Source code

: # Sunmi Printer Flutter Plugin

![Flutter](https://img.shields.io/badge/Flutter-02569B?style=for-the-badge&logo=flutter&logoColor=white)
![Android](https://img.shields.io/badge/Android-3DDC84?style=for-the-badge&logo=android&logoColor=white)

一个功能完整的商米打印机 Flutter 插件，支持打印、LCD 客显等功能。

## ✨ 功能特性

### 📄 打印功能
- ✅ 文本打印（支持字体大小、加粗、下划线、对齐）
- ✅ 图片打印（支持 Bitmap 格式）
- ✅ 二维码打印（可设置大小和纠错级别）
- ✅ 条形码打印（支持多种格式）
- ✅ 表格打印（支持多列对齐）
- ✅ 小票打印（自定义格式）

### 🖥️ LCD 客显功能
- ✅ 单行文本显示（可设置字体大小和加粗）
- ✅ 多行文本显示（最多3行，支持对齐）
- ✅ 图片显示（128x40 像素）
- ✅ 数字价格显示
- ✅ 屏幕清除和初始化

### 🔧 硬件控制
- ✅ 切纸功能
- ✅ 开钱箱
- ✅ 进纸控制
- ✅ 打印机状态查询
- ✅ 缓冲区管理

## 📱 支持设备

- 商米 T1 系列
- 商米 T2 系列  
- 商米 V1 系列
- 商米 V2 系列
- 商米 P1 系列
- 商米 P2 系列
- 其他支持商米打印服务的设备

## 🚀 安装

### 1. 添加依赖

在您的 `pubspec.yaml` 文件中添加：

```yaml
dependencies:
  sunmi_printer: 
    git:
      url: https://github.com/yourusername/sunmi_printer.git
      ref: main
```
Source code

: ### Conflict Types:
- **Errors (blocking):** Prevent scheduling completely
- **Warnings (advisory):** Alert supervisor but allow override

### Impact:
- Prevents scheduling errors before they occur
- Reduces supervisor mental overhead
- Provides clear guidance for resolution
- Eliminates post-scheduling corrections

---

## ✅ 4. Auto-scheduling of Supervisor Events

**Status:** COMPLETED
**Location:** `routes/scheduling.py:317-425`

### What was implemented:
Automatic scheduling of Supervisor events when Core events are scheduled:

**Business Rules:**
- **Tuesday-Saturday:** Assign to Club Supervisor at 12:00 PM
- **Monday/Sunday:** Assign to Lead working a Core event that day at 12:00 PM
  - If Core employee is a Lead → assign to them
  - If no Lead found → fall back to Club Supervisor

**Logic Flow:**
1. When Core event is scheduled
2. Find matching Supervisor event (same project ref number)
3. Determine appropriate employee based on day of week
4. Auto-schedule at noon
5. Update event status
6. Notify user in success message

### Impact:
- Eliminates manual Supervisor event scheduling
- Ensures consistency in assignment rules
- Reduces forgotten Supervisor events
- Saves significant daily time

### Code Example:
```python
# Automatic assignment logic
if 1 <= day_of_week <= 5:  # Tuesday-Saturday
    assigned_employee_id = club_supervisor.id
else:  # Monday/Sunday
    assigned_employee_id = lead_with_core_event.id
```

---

════════════════════

WORK TO BE COMPLETED. Wherever the string "assignment" appears in the data above, copy the line it sits in.

SOLUTION BELOW.
- Ensures consistency in assignment rules
# Automatic assignment logic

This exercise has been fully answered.